Analysis of Nationalist Texts

Kumar compares two prison-written texts (1923 and 1946) with the aim to show how the shared exclusions are revealed despite the differences in their ideologies:

V.D. Savarkar's Hindutva: Who Is a Hindu? (Hindu Nationalist): To define Hindutva ("Hinduness") as the one natural-cultural essence binding the Hindus to India was the hallmark of Savarkar's account in "Hindutva: Who is a Hindu?". Therefore, he excludes Muslims by seeing them as a non-autochthonous group "strangers" due to their religions of origin (Islam from Arabia). Hindutva being anachronistically a never-ending Hindu nation is how Savarkar politically recasts it, demonizing Muslims as invaders whose descendants are alleged to be those converting or mingling with the reassertion of their homeliness. So the use of the language of hostility is automatic as the nation is conceived as being the possessive Hindu "home".

 

Nehru as Indian ruler

Jawaharlal Nehru's The Discovery of India (Secular Nationalist): Nehru, on the other hand, accepts Hindu cultural supremacy as the central core of Indian society from which the rest of the community organically grows but still embraces Muslims as a minor group that exists within the frame of tolerance and diversity. Nevertheless, the "tolerance" here is not equal-pie as it is still largely controlled by Hindus, indicating the liminal position of Muslims in the community. Nurturing the idea of syncretic India, Nehru's conception still puts Muslim agency under a Hindu-majority umbrella.

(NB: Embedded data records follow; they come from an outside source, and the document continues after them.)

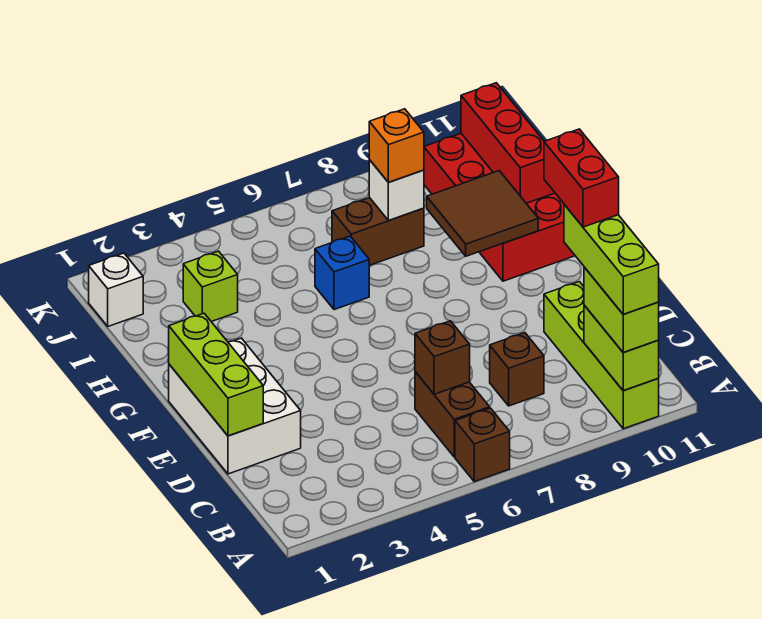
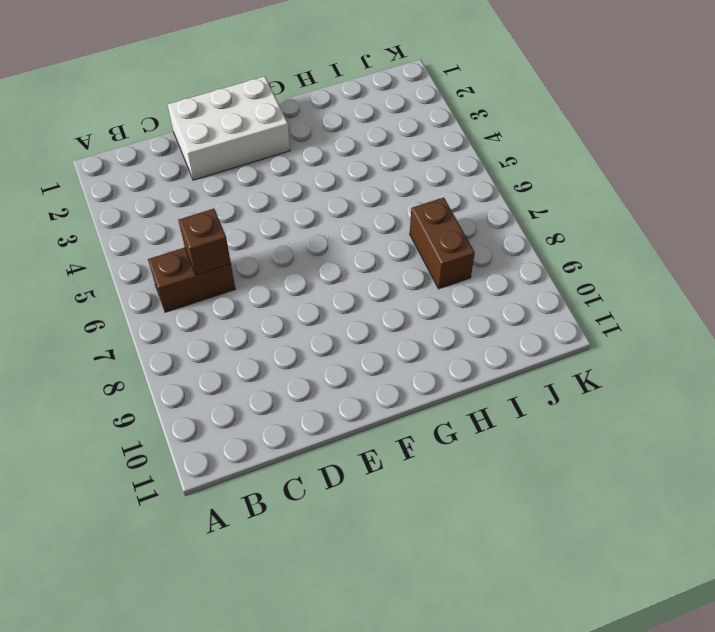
none -> brown brick A6 level 1
none -> lime brick A10:D10 level 1
none -> brown brick C8 level 1

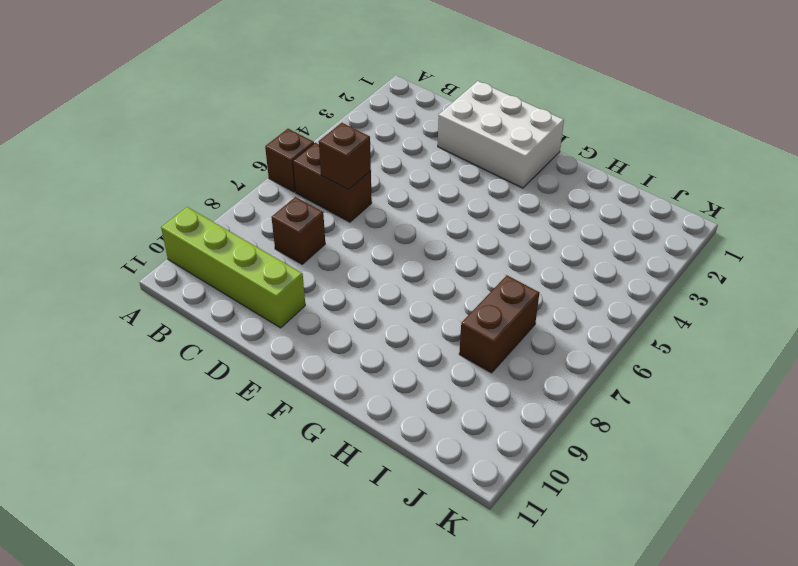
none -> red brick G10:J11 level 1
none -> blue brick H6 level 1
none -> lime brick I3 level 1

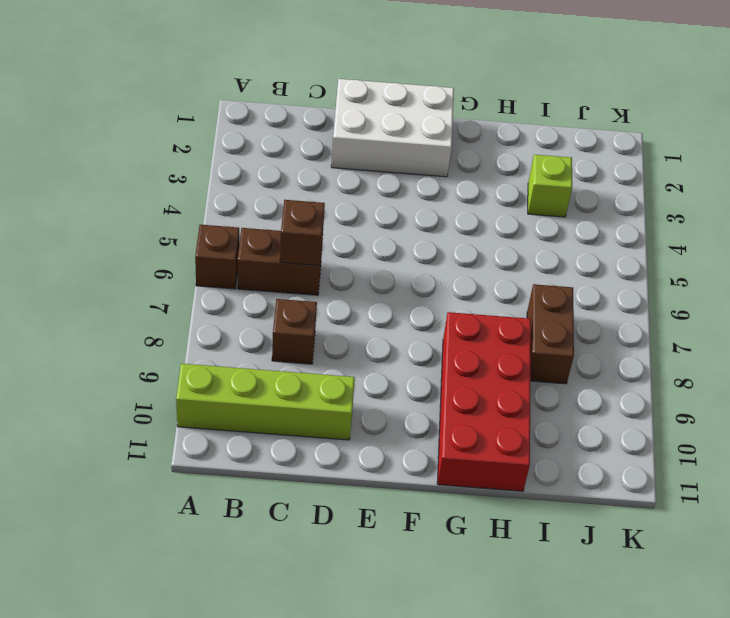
red brick G8:H11 level 1 -> red brick G10:J11 level 1
none -> blue brick H6 level 1
none -> white brick J1 level 1
none -> lime brick A10:B10 level 2

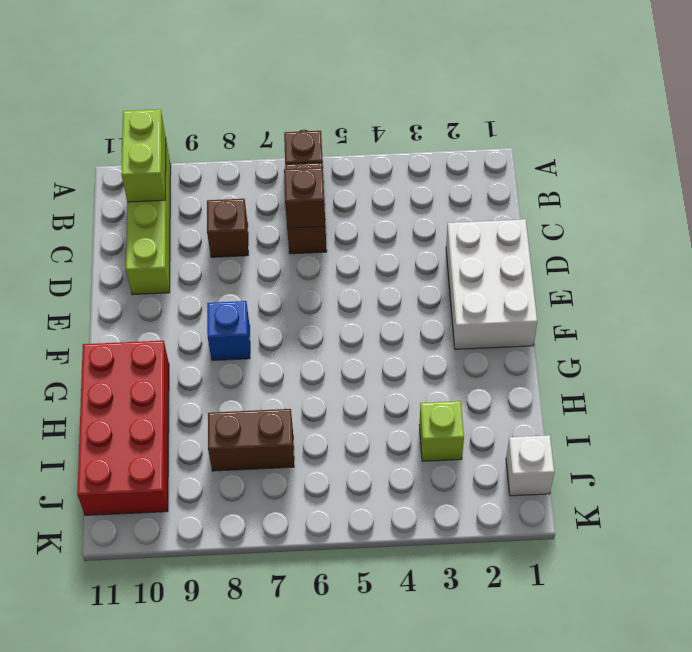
blue brick F8 level 1 -> blue brick H6 level 1
none -> lime brick D1:F1 level 2
none -> brown tile G9:H10 level 2
none -> red brick H11:J11 level 2

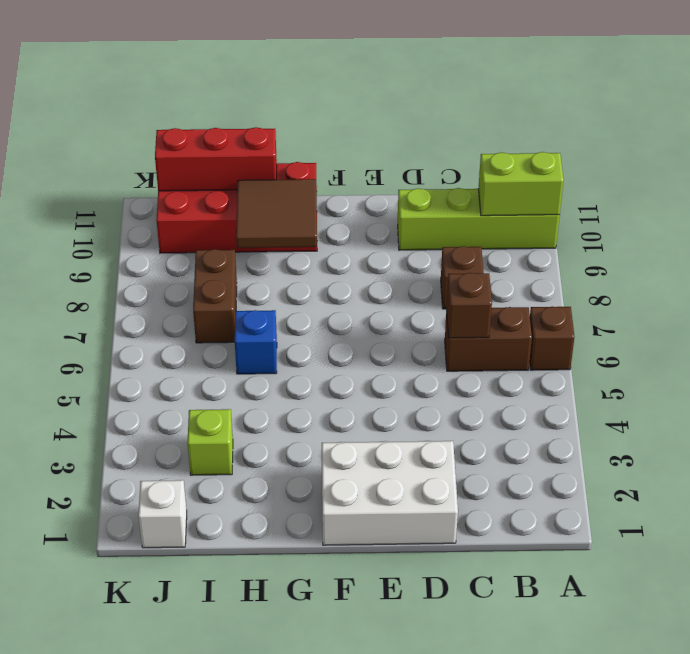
none -> lime brick D1:F1 level 2
none -> white brick I8 level 2
none -> lime brick A10:B10 level 3

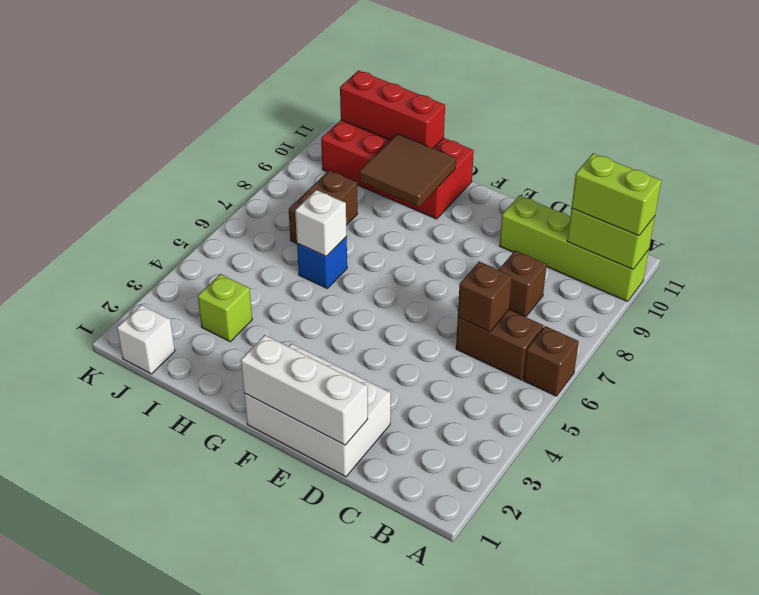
white brick D1:F1 level 2 -> lime brick D1:F1 level 2
white brick H6 level 2 -> white brick I8 level 2
none -> orange brick I8 level 3
none -> lime brick A10:C10 level 4
none -> red brick C10:D10 level 5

Common Aspect and Differences:

Both narratives present the upper-caste Hindus as the "original nationals", a ghostly presence in the lives of Muslims who are continuously reminded of their outsider nature (Savarkar: eternal foreigners; Nehru: assimilable through integration). While Hindu nationalism requires these minorities to be expelled or converted, secularism extends to them conditional membership, but both depend on the autochthonous myths that relegate the minorities to the margins of society.

Broader Implications for Coexistence

  • Anti-Autochthonous Discourse: Kumar states that peaceful Hindu-Muslim/India-Pakistan relationships will be possible only when possessive ideas of "home" and origin, which are the main causes of exclusion (e.g., the Hindu Right's story of the medieval Muslim "atrocities" as a continuous attack) will be questioned.
  • Hospitality's Limitations: Derrida's model of hospitality without conditions runs the risk of making the host/stranger dichotomy even more visible. The real living requires that the strangers (Muslims) who have come to stay make the place their own and not just that they receive the host's (Hindu) generosity - which is in agreement with Bauman's position that the strangers are the in-between ones who challenge the dichotomies.
  • The Advancement of Hindu Nationalism: The essay tells the story of the rise of the Hindu Right (Sangh Parivar/RSS) since the 1980s, which sees the Hindus in racial terms, portrays the Muslims as the enemy threatening and erases the intra-Hindu (caste, region) diversity for a fascist rashtra (nation-state) type of India.

Here ends the excerpt followed by Kumar's deeper textual analysis (rest ~24 pages probably expand on Nuchen, hospitality ethics, and current implications). In sum, Kumar's use of the Derridean lens calls for re-thinking the nation de-totalizing one to allow real harmony that goes beyond "tolerance" that keeps inequality intact. This work interweaves the philosopher's voice, postcolonial theory, and South Asian studies for a complex and nuanced commentary on the secularism and minority rights discourse landscape.